So far the biggest post summer hit has been the very summer movie like Eagle Eye starring Shia LaBeouf and Michelle Monaghan for Dreamworks/Paramount. At 54.6 million after ten days in release, that's a certified back to school hit. Compared to typical summer takes, that would be a respectable opening weekend. But still, Eagle Eye is the exception, Spike Lee's Miracle at St. Anna tallying only 6.3 million in ten days would be the rule. The hit/miss factor has been just about even so far this fall, with about seven films living up to expectations and seven falling short. The fall is also the peak release season for limited releases, which get their chance at breaking out through awards appeal rather than box-office returns. This fall's limited releases haven't set any fires though the awards buzz is already hot and heavy on films like Ed Harris' acting and directing western Appaloosa and Keira Knightly's The Duchess.
What's this all set the stage for? A movie about a female chihuahua from Beverly Hills trying to get back to the high life from the meager streets of Mexico. I won't even get into what that says about our values system or what we push on our kids as funny. Let's leave the high mindedness behind, much as the Disney Studios did, and just talk about the movie business. Beverly Hills Chihuahua opened last weekend in the number one spot and brought in the second highest box-office of the fall season so far. With an even 29 million, the numbers so far indicate it missed Eagle Eye's opening by just 150 grand while opening in nearly 300 fewer theaters. All indications are that Disney's BHC will also have longer "legs", giving the film a larger total box-office by the end of it's first theatrical run.
So who cares? Well, likely no one except the current crop of players in the industry who count on their "artistic vision" to nail down their yearly bonus checks. But in an economy that shows signs of tanking all over the world, the true contest is about to become a guessing game of not what films are best, most artful or even most interesting, but what kind of movie will be most efficient at wedging currency from the wallets of a globally declining marketplace. Is there anyone surprised that the all American Dalmatian has been ditched for the accents and heavily ethnic humor of Mexican Chihuahuas now?
Studios have clearly seen the need to pull from a bigger pool of cash and that means realizing that, as in most everything else these days, America can't buoy the movie industry alone.

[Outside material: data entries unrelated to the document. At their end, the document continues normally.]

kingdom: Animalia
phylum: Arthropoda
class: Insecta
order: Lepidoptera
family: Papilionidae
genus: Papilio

In fact, it's international markets that have truly defined all but a few of this year's hits. Everyone who went to the movies this summer knows that The Dark Knight was the mega hit, raking in more than 500 million in Washingtons, Lincolns and Hamiltons. But did you know that Mamma Mia, which has grabbed up a cool 143 million stateside, has more than doubled that figure overseas and is now well over 500 million worldwide. That would put it sixth, just behind Iron Man in world wide box-office this year. (Now you have a better idea why no one is complaining about Pierce Brosnan's singing voice anymore.)
So get used to talking Chihuahuas, you may not have a choice. And get used to films like Blindness, starring Julianne Moore, Danny Glover and Mark Ruffalo (less than 2 million in it's opening last weekend), getting retooled for foreign markets before they even see a US release date. The times like the economy, are a-changing and what that means to your choices at the local cineplex is anybody's guess.